- Problem statement: The word "wateropname" may appear in some lines of the data; copy every such line.

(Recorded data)
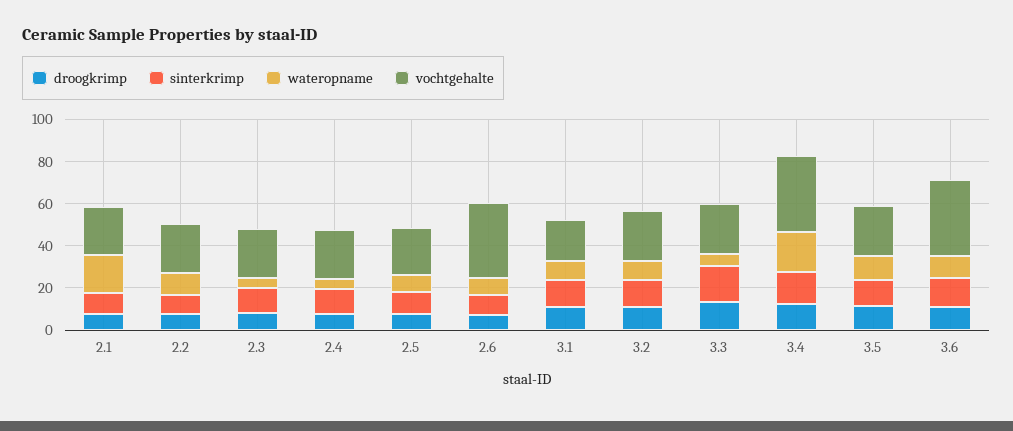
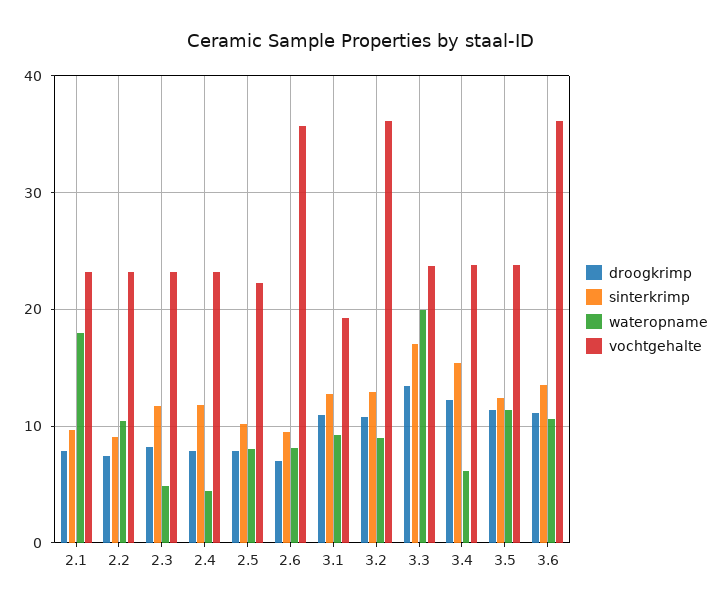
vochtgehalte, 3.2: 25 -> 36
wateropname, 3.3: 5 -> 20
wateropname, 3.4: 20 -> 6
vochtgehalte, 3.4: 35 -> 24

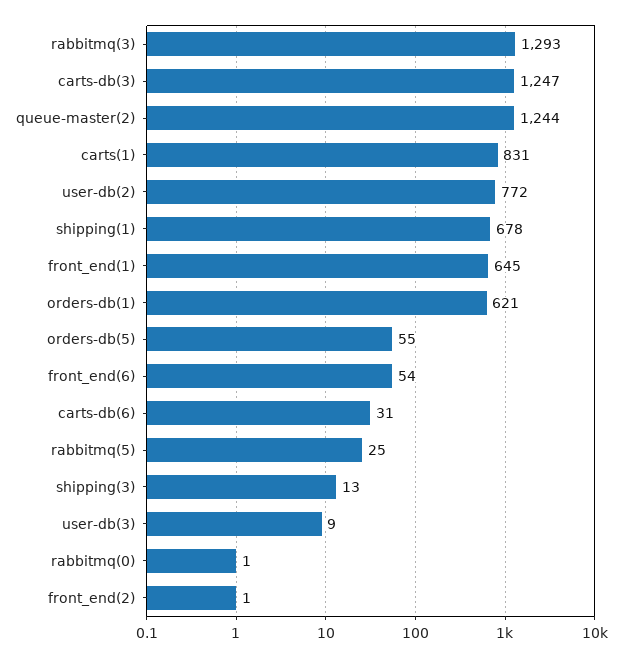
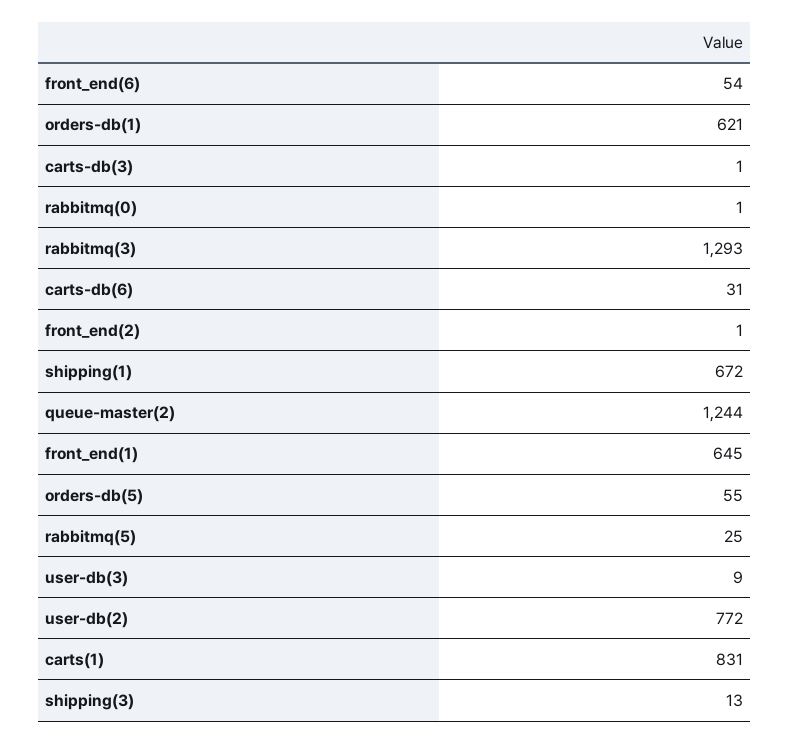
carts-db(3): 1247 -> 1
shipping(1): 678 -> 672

- Completed exercise:
wateropname, 3.3: 5 -> 20
wateropname, 3.4: 20 -> 6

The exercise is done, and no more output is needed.